--- SUPPLIED PASSAGE ---
⁂

Can you see all of the inside of the drawer when it’s open?  One of my biggest pet peeves is when a dresser drawer only halfway comes out, leaving half of the inside of the drawer covered up by the actual dresser! I ask you, what is the use of all that space we can’t see??  While this is only slightly less of an issue if you stack your folded clothes (which I strongly discourage), deep drawers that don’t slide out all the way leave as much as half of your file-folded clothes hidden in the dark. These kinds of dresser drawers are frustrating to use and actually encourage clutter and overbuying.  Storage is only functional when you can easily see what is inside your storage container.  Covering things up in stacks (hello, folded t-shirt towers) and obstructing them with drawers that don’t open fully are two ways to make sure you forget about what you own.  If you can’t see it, you won’t use it.  If you have to take four things out to get to one other item, that encourages mess as we often neglect to then put those other four things back.

“If you can’t see it, you won’t use it.”

WHAT DRAWER HEIGHT IS BEST?

⁂

--- GIVEN MATERIAL ---
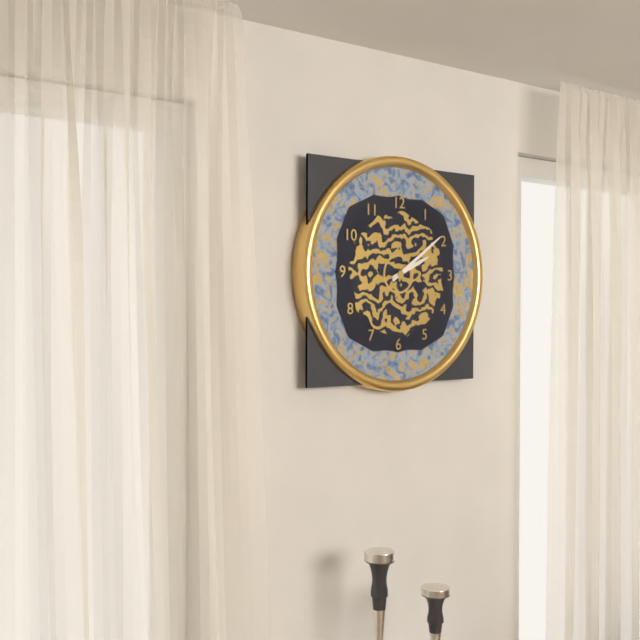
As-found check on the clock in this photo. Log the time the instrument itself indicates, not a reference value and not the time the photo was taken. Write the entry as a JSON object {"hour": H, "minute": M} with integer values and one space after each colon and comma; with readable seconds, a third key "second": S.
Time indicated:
{"hour": 2, "minute": 9}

⁂

--- EXERCISE DESCRIPTION ---
Continue the passage on dresser drawers, starting with the section under the heading "WHAT DRAWER HEIGHT IS BEST?"

--- FINAL RESULT ---
Depending on what you’re storing, you may want drawers of varying heights or you may want all of your drawers to be the same height.  For clothing, I recommend a variety of drawer heights.  Socks and underwear do better in shorter drawers since they fold up small and don’t take up much space.  File-folded jeans are taller than socks, so they take up more vertical space and need taller drawers.  I encourage my clients to store their small clothes in their top drawers and work their way down as they get dressed.  An average dresser I organize often ends up with socks/underwear in the top drawers, tops in the middle, and bottoms (pants + shorts) in the bottom drawers.

WHAT DRAWER WIDTH IS BEST?

Fellow plus-size people, hear me – our file-folded clothes take up more space width-wise in a standard drawer than a straight-sized person’s clothing does. Consider this when shopping for a dresser so you can make sure to get one roomy enough for your clothing. Of course, we can make extra folds when folding our clothing to get it down to a similar size, but that’s often frustrating and can discourage us from actually folding our clothing. Wider drawers will make putting your clothing away a much more pleasant experience!

This same principle is applied to everything you plan to store in a drawer. Make sure it fits in whatever dresser drawers you buy If you want to store placemats in a new set of drawers in the kitchen, measure them to make sure they will actually fit

PUT IT ALL TOGETHER

Now that you’ve figured out the drawer measurements that best suit your needs, tally up how many skinny, medium size, and deep drawers you need in your dresser. Or, if you want drawers that are all the same size, how many drawers do you need? Limit your search to dressers that work with your drawer requirements.


“Storage is only functional when you can easily see what’s inside.”

Size + Shape

Arguably the most important step in selecting, well, any furniture for your home is measuring!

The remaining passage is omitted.